> **Work to be completed**:
If a line in the records below holds the string "Instead", count it, and state only the final count.

> **Exercise material**:
----

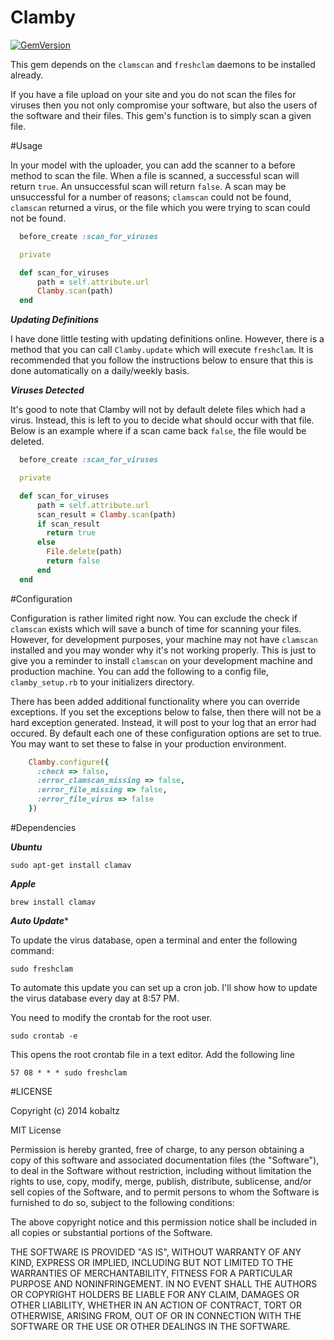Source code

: # Clamby
[![GemVersion](https://badge.fury.io/rb/clamby.png)](https://badge.fury.io/rb/clamby.png)

This gem depends on the `clamscan` and `freshclam` daemons to be installed already.

If you have a file upload on your site and you do not scan the files for viruses then you not only compromise your software, but also the users of the software and their files. This gem's function is to simply scan a given file.

#Usage

In your model with the uploader, you can add the scanner to a before method to scan the file. When a file is scanned, a successful scan will return `true`. An unsuccessful scan will return `false`. A scan may be unsuccessful for a number of reasons; `clamscan` could not be found, `clamscan` returned a virus, or the file which you were trying to scan could not be found.

```ruby
  before_create :scan_for_viruses

  private

  def scan_for_viruses
      path = self.attribute.url
      Clamby.scan(path)
  end
```

***Updating Definitions***

I have done little testing with updating definitions online. However, there is a method that you can call `Clamby.update` which will execute `freshclam`. It is recommended that you follow the instructions below to ensure that this is done automatically on a daily/weekly basis.

***Viruses Detected***

It's good to note that Clamby will not by default delete files which had a virus. Instead, this is left to you to decide what should occur with that file. Below is an example where if a scan came back `false`, the file would be deleted.

```ruby
  before_create :scan_for_viruses

  private

  def scan_for_viruses
      path = self.attribute.url
      scan_result = Clamby.scan(path)
      if scan_result
        return true
      else
        File.delete(path)
        return false
      end
  end
```


#Configuration

Configuration is rather limited right now. You can exclude the check if `clamscan` exists which will save a bunch of time for scanning your files. However, for development purposes, your machine may not have `clamscan` installed and you may wonder why it's not working properly. This is just to give you a reminder to install `clamscan` on your development machine and production machine. You can add the following to a config file, `clamby_setup.rb` to your initializers directory.

There has been added additional functionality where you can override exceptions. If you set the exceptions below to false, then there will not be a hard exception generated. Instead, it will post to your log that an error had occured. By default each one of these configuration options are set to true. You may want to set these to false in your production environment.

```ruby
    Clamby.configure({
      :check => false,
      :error_clamscan_missing => false,
      :error_file_missing => false,
      :error_file_virus => false
    })
```

#Dependencies

***Ubuntu***

`sudo apt-get install clamav`

***Apple***

`brew install clamav`

***Auto Update****

To update the virus database, open a terminal and enter the following command:

`sudo freshclam`

To automate this update you can set up a cron job. I'll show how to update the virus database every day at 8:57 PM. 

You need to modify the crontab for the root user.

`sudo crontab -e`

This opens the root crontab file in a text editor. Add the following line

`57 08 * * * sudo freshclam`

#LICENSE

Copyright (c) 2014 kobaltz

MIT License

Permission is hereby granted, free of charge, to any person obtaining a copy of this software and associated documentation files (the "Software"), to deal in the Software without restriction, including without limitation the rights to use, copy, modify, merge, publish, distribute, sublicense, and/or sell copies of the Software, and to permit persons to whom the Software is furnished to do so, subject to the following conditions:

The above copyright notice and this permission notice shall be included in all copies or substantial portions of the Software.

THE SOFTWARE IS PROVIDED "AS IS", WITHOUT WARRANTY OF ANY KIND, EXPRESS OR IMPLIED, INCLUDING BUT NOT LIMITED TO THE WARRANTIES OF MERCHANTABILITY, FITNESS FOR A PARTICULAR PURPOSE AND NONINFRINGEMENT. IN NO EVENT SHALL THE AUTHORS OR COPYRIGHT HOLDERS BE LIABLE FOR ANY CLAIM, DAMAGES OR OTHER LIABILITY, WHETHER IN AN ACTION OF CONTRACT, TORT OR OTHERWISE, ARISING FROM, OUT OF OR IN CONNECTION WITH THE SOFTWARE OR THE USE OR OTHER DEALINGS IN THE SOFTWARE.
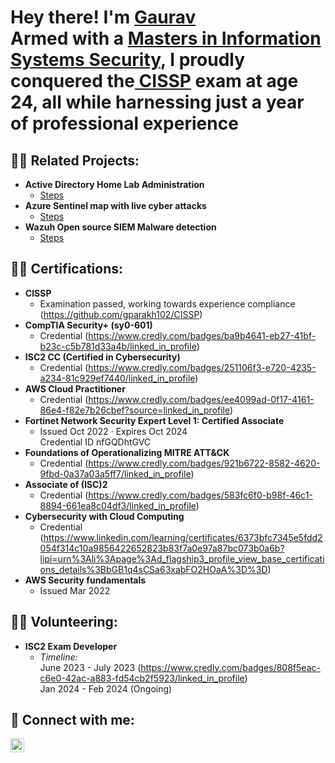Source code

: <h1>Hey there! I'm <a href="https://github.com/gparakh102">Gaurav</a><br/>Armed with a <a href="https://www.linkedin.com/in/gaurav-parakh/">Masters in Information Systems Security</a>, I proudly conquered the<a href=https://github.com/gparakh102/CISSP/blob/main/CISSP%20exam%20Success.jpg> CISSP</a> exam at age 24, all while harnessing just a year of professional experience

<h2>👨‍💻 Related Projects:</h2>

- <b>Active Directory Home Lab Administration</b>
  - [Steps](https://github.com/gparakh102/Active-Directory)
- <b>Azure Sentinel map with live cyber attacks</b>
  - [Steps](https://github.com/gparakh102/Azure-Sentinel)
- <b>Wazuh Open source SIEM Malware detection</b>
  - [Steps](https://github.com/gparakh102/Wazuh-Virustotal-malware-detection)

<h2>👨‍💻 Certifications:</h2>

- <b>CISSP</b>
  - Examination passed, working towards experience compliance (https://github.com/gparakh102/CISSP)
- <b>CompTIA Security+ (sy0-601)</b>
  - Credential (https://www.credly.com/badges/ba9b4641-eb27-41bf-b23c-c5b781d33a4b/linked_in_profile)
- <b>ISC2 CC (Certified in Cybersecurity)</b>
  - Credential (https://www.credly.com/badges/251106f3-e720-4235-a234-81c929ef7440/linked_in_profile)
- <b>AWS Cloud Practitioner</b>
  - Credential (https://www.credly.com/badges/ee4099ad-0f17-4161-86e4-f82e7b26cbef?source=linked_in_profile)
- <b>Fortinet Network Security Expert Level 1: Certified Associate</b>
  - Issued Oct 2022 · Expires Oct 2024<br>
    Credential ID nfGQDhtGVC
- <b>Foundations of Operationalizing MITRE ATT&CK</b>
  - Credential (https://www.credly.com/badges/921b6722-8582-4620-9fbd-0a37a03a5ff7/linked_in_profile)
- <b>Associate of (ISC)2</b>
  - Credential (https://www.credly.com/badges/583fc6f0-b98f-46c1-8894-661ea8c04df3/linked_in_profile)
- <b>Cybersecurity with Cloud Computing</b>
  - Credential (https://www.linkedin.com/learning/certificates/6373bfc7345e5fdd2054f314c10a9856422652823b83f7a0e97a87bc073b0a6b?lipi=urn%3Ali%3Apage%3Ad_flagship3_profile_view_base_certifications_details%3BbGB1q4sCSa63xabFO2HOaA%3D%3D)
- <b>AWS Security fundamentals</b>
  - Issued Mar 2022

<h2>👨‍💻 Volunteering:</h2>

- <b>ISC2 Exam Developer</b>
  - <i>Timeline: </i><br />
    June 2023 - July 2023 (https://www.credly.com/badges/808f5eac-c6e0-42ac-a883-fd54cb2f5923/linked_in_profile)<br />
    Jan 2024 - Feb 2024 (Ongoing)



<h2> 🤳 Connect with me:</h2>

[<img align="left" alt="GauravParakh | LinkedIn" width="22px" src="https://cdn.jsdelivr.net/npm/simple-icons@v3/icons/linkedin.svg" />][linkedin]



[linkedin]: https://www.linkedin.com/in/gaurav-parakh/

<!--

Here are some ideas to get you started:

- 🔭 I’m currently working on ...
- 🌱 I’m currently learning ...
- 👯 I’m looking to collaborate on ...
- 🤔 I’m looking for help with ...
- 💬 Ask me about ...
- 📫 How to reach me: ...
- 😄 Pronouns: ...
- ⚡ Fun fact: ...
-->
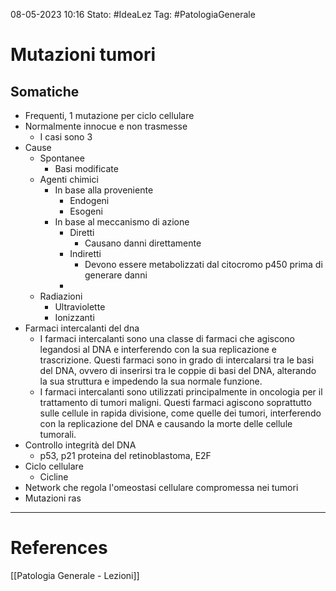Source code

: 08-05-2023 10:16
Stato: #IdeaLez
Tag: #PatologiaGenerale 

# Mutazioni tumori
## Somatiche
- Frequenti, 1 mutazione per ciclo cellulare
- Normalmente innocue e non trasmesse
	- I casi sono 3
- Cause
	- Spontanee
		- Basi modificate
	- Agenti chimici
		- In base alla proveniente
			- Endogeni
			- Esogeni
		- In base al meccanismo di azione
			- Diretti
				- Causano danni direttamente
			- Indiretti
				- Devono essere metabolizzati dal citocromo p450 prima di generare danni
			- 
	- Radiazioni 
		- Ultraviolette
		- Ionizzanti
- Farmaci intercalanti del dna
	- I farmaci intercalanti sono una classe di farmaci che agiscono legandosi al DNA e interferendo con la sua replicazione e trascrizione. Questi farmaci sono in grado di intercalarsi tra le basi del DNA, ovvero di inserirsi tra le coppie di basi del DNA, alterando la sua struttura e impedendo la sua normale funzione.
	- I farmaci intercalanti sono utilizzati principalmente in oncologia per il trattamento di tumori maligni. Questi farmaci agiscono soprattutto sulle cellule in rapida divisione, come quelle dei tumori, interferendo con la replicazione del DNA e causando la morte delle cellule tumorali.
- Controllo integrità del DNA
	- p53, p21 proteina del retinoblastoma, E2F
- Ciclo cellulare
	- Cicline
- Network che regola l'omeostasi cellulare compromessa nei tumori
- Mutazioni ras










---
# References 

[[Patologia Generale - Lezioni]]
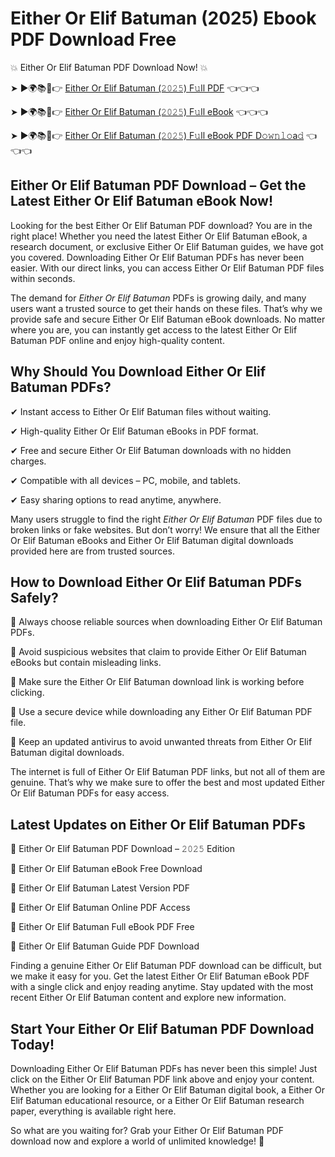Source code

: # Either Or Elif Batuman (2025) Ebook PDF Download Free

💥 Either Or Elif Batuman PDF Download Now! 💥

➤ ►🌍📚📱👉 [Either Or Elif Batuman (𝟸𝟶𝟸𝟻) F𝚞ll PDF](https://getpdf.xyz/either-or-elif-batuman) 👈👈👈


➤ ►🌍📚📱👉 [Either Or Elif Batuman (𝟸𝟶𝟸𝟻) F𝚞ll eBook](https://getpdf.xyz/either-or-elif-batuman) 👈👈👈


➤ ►🌍📚📱👉 [Either Or Elif Batuman (𝟸𝟶𝟸𝟻) F𝚞ll eBook PDF D𝚘𝚠𝚗𝚕𝚘a𝚍](https://getpdf.xyz/either-or-elif-batuman) 👈👈👈


## Either Or Elif Batuman PDF Download – Get the Latest Either Or Elif Batuman eBook Now!

Looking for the best Either Or Elif Batuman PDF download? You are in the right place! Whether you need the latest Either Or Elif Batuman eBook, a research document, or exclusive Either Or Elif Batuman guides, we have got you covered. Downloading Either Or Elif Batuman PDFs has never been easier. With our direct links, you can access Either Or Elif Batuman PDF files within seconds.

The demand for *Either Or Elif Batuman* PDFs is growing daily, and many users want a trusted source to get their hands on these files. That’s why we provide safe and secure Either Or Elif Batuman eBook downloads. No matter where you are, you can instantly get access to the latest Either Or Elif Batuman PDF online and enjoy high-quality content.

## Why Should You Download Either Or Elif Batuman PDFs?

✔ Instant access to Either Or Elif Batuman files without waiting.

✔ High-quality Either Or Elif Batuman eBooks in PDF format.

✔ Free and secure Either Or Elif Batuman downloads with no hidden charges.

✔ Compatible with all devices – PC, mobile, and tablets.

✔ Easy sharing options to read anytime, anywhere.

Many users struggle to find the right *Either Or Elif Batuman* PDF files due to broken links or fake websites. But don’t worry! We ensure that all the Either Or Elif Batuman eBooks and Either Or Elif Batuman digital downloads provided here are from trusted sources.

## How to Download Either Or Elif Batuman PDFs Safely?

📌 Always choose reliable sources when downloading Either Or Elif Batuman PDFs.

📌 Avoid suspicious websites that claim to provide Either Or Elif Batuman eBooks but contain misleading links.

📌 Make sure the Either Or Elif Batuman download link is working before clicking.

📌 Use a secure device while downloading any Either Or Elif Batuman PDF file.

📌 Keep an updated antivirus to avoid unwanted threats from Either Or Elif Batuman digital downloads.

The internet is full of Either Or Elif Batuman PDF links, but not all of them are genuine. That’s why we make sure to offer the best and most updated Either Or Elif Batuman PDFs for easy access.

## Latest Updates on Either Or Elif Batuman PDFs

🔹 Either Or Elif Batuman PDF Download – 𝟸𝟶𝟸𝟻 Edition

🔹 Either Or Elif Batuman eBook Free Download

🔹 Either Or Elif Batuman Latest Version PDF

🔹 Either Or Elif Batuman Online PDF Access

🔹 Either Or Elif Batuman Full eBook PDF Free

🔹 Either Or Elif Batuman Guide PDF Download

Finding a genuine Either Or Elif Batuman PDF download can be difficult, but we make it easy for you. Get the latest Either Or Elif Batuman eBook PDF with a single click and enjoy reading anytime. Stay updated with the most recent Either Or Elif Batuman content and explore new information.

## Start Your Either Or Elif Batuman PDF Download Today!

Downloading Either Or Elif Batuman PDFs has never been this simple! Just click on the Either Or Elif Batuman PDF link above and enjoy your content. Whether you are looking for a Either Or Elif Batuman digital book, a Either Or Elif Batuman educational resource, or a Either Or Elif Batuman research paper, everything is available right here.

So what are you waiting for? Grab your Either Or Elif Batuman PDF download now and explore a world of unlimited knowledge! 🚀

----

> **Task response**:
2